What to produce
Rewrite every line of the records below as a numbered list, skipping any blank lines. Leave the pictures out of your answer.

The input
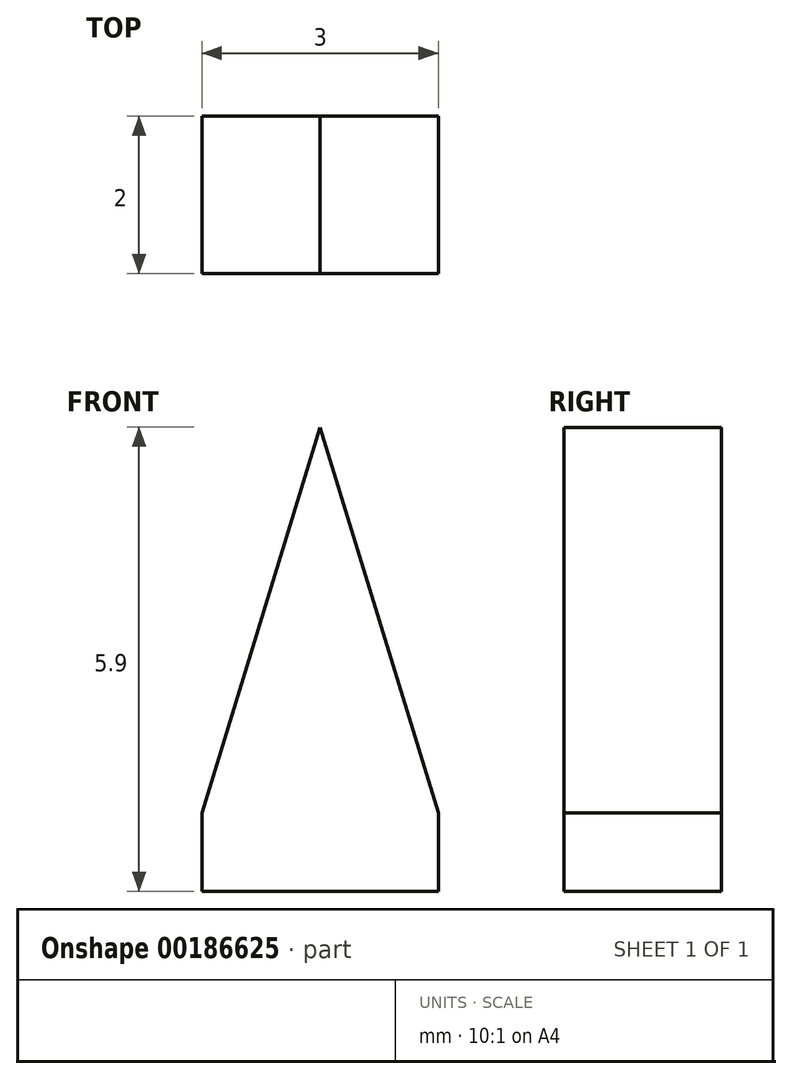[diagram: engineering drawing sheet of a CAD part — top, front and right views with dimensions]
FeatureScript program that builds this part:
annotation { "Feature Type Name" : "Feature", "Feature Type Description" : "" }
export const myFeature = defineFeature(function(context is Context, id is Id, definition is map)
    precondition{}
    {
        {
            var Q0;
            Q0=qCreatedBy(makeId("Front.planeOp"),FACE);
            var sketch = newSketch(context, id + "F0", { "sketchPlane" : qUnion([Q0])});
            skLineSegment(sketch, "E0.bottom", {"start": v(1.5, -0.5) * mm, "end": v(-1.5, -0.5) * mm});
            skLineSegment(sketch, "E0.top", {"start": v(1.5, 0.5) * mm, "end": v(-1.5, 0.5) * mm});
            skLineSegment(sketch, "E0.left", {"start": v(1.5, -0.5) * mm, "end": v(1.5, 0.5) * mm});
            skLineSegment(sketch, "E0.right", {"start": v(-1.5, -0.5) * mm, "end": v(-1.5, 0.5) * mm});
            skPoint(sketch, "E0.middle", {"position": v(0, 0) * mm});
            skCircle(sketch, "E1.cCircle", {"center": v(0, 1.37) * mm, "radius": 1.18 * mm, "construction": true});
            skLineSegment(sketch, "E1.0", {"start": v(0, 5.4) * mm, "end": v(1.5, 0.5) * mm});
            skLineSegment(sketch, "E1.2", {"start": v(-1.5, 0.5) * mm, "end": v(0, 5.4) * mm});
            skPoint(sketch, "E1.0.midPoint", {"position": v(0.86, 2.17) * mm});
            skSolve(sketch);
        }
        {
            var Q0;
            Q0 = qSketchRegion(id + "F0", true);
            extrude(context, id + "F1", {"entities" : qUnion([Q0]), "oppositeDirection" : true, "depth" : 2 * mm});
        }
    });
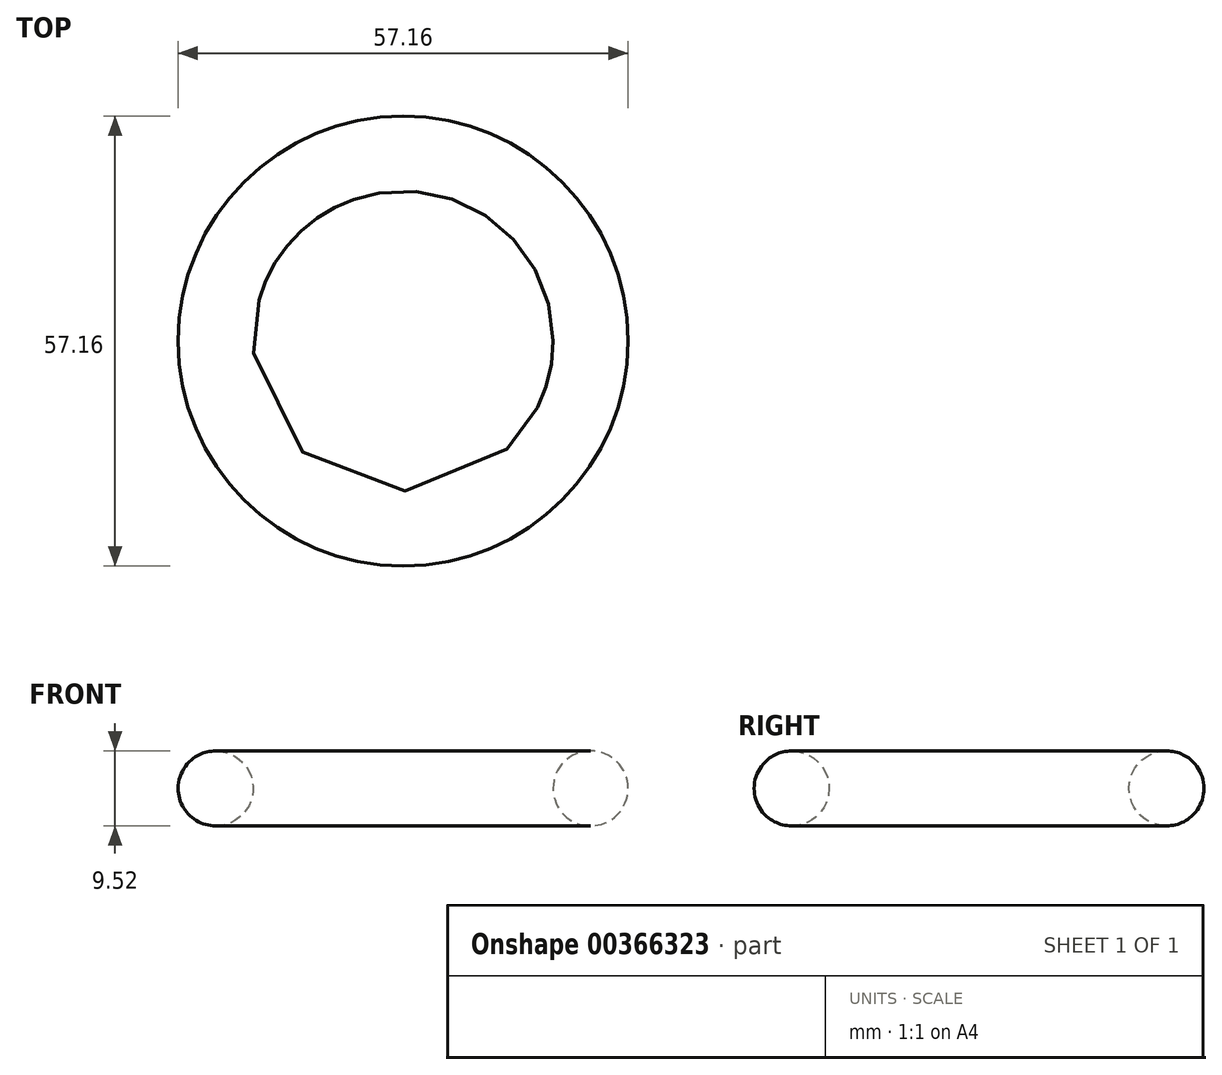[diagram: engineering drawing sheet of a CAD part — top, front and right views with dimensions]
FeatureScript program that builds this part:
annotation { "Feature Type Name" : "Feature", "Feature Type Description" : "" }
export const myFeature = defineFeature(function(context is Context, id is Id, definition is map)
    precondition{}
    {
        {
            var Q0;
            Q0=qCreatedBy(makeId("Front.planeOp"),FACE);
            var sketch = newSketch(context, id + "F0", { "sketchPlane" : qUnion([Q0])});
            skCircle(sketch, "E0", {"center": v(-23.81, 0) * mm, "radius": 4.76 * mm});
            skLineSegment(sketch, "E1", {"start": v(0, 12.67) * mm, "end": v(0, -12.47) * mm, "construction": true});
            skSolve(sketch);
        }
        {
            var Q0;
            Q0 = qSketchRegion(id + "F0", true);
            var Q1;
            Q1=sQuery(id+"F0.wireOp",EDGE,"E1");
            revolve(context, id + "F1", {"entities" : qUnion([Q0]), "axis" : qUnion([Q1]), "revolveType" : RevolveType.FULL});
        }
    });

Problem solution
1. [diagram: engineering drawing sheet of a CAD part — top, front and right views with dimensions]
2. FeatureScript program that builds this part:
3. annotation { "Feature Type Name" : "Feature", "Feature Type Description" : "" }
4. export const myFeature = defineFeature(function(context is Context, id is Id, definition is map)
5.     precondition{}
6.     {
7.         {
8.             var Q0;
9.             Q0=qCreatedBy(makeId("Front.planeOp"),FACE);
10.             var sketch = newSketch(context, id + "F0", { "sketchPlane" : qUnion([Q0])});
11.             skLineSegment(sketch, "E0.bottom", {"start": v(1.5, -0.5) * mm, "end": v(-1.5, -0.5) * mm});
12.             skLineSegment(sketch, "E0.top", {"start": v(1.5, 0.5) * mm, "end": v(-1.5, 0.5) * mm});
13.             skLineSegment(sketch, "E0.left", {"start": v(1.5, -0.5) * mm, "end": v(1.5, 0.5) * mm});
14.             skLineSegment(sketch, "E0.right", {"start": v(-1.5, -0.5) * mm, "end": v(-1.5, 0.5) * mm});
15.             skPoint(sketch, "E0.middle", {"position": v(0, 0) * mm});
16.             skCircle(sketch, "E1.cCircle", {"center": v(0, 1.37) * mm, "radius": 1.18 * mm, "construction": true});
17.             skLineSegment(sketch, "E1.0", {"start": v(0, 5.4) * mm, "end": v(1.5, 0.5) * mm});
18.             skLineSegment(sketch, "E1.2", {"start": v(-1.5, 0.5) * mm, "end": v(0, 5.4) * mm});
19.             skPoint(sketch, "E1.0.midPoint", {"position": v(0.86, 2.17) * mm});
20.             skSolve(sketch);
21.         }
22.         {
23.             var Q0;
24.             Q0 = qSketchRegion(id + "F0", true);
25.             extrude(context, id + "F1", {"entities" : qUnion([Q0]), "oppositeDirection" : true, "depth" : 2 * mm});
26.         }
27.     });
28. [diagram: engineering drawing sheet of a CAD part — top, front and right views with dimensions]
29. FeatureScript program that builds this part:
30. annotation { "Feature Type Name" : "Feature", "Feature Type Description" : "" }
31. export const myFeature = defineFeature(function(context is Context, id is Id, definition is map)
32.     precondition{}
33.     {
34.         {
35.             var Q0;
36.             Q0=qCreatedBy(makeId("Front.planeOp"),FACE);
37.             var sketch = newSketch(context, id + "F0", { "sketchPlane" : qUnion([Q0])});
38.             skCircle(sketch, "E0", {"center": v(-23.81, 0) * mm, "radius": 4.76 * mm});
39.             skLineSegment(sketch, "E1", {"start": v(0, 12.67) * mm, "end": v(0, -12.47) * mm, "construction": true});
40.             skSolve(sketch);
41.         }
42.         {
43.             var Q0;
44.             Q0 = qSketchRegion(id + "F0", true);
45.             var Q1;
46.             Q1=sQuery(id+"F0.wireOp",EDGE,"E1");
47.             revolve(context, id + "F1", {"entities" : qUnion([Q0]), "axis" : qUnion([Q1]), "revolveType" : RevolveType.FULL});
48.         }
49.     });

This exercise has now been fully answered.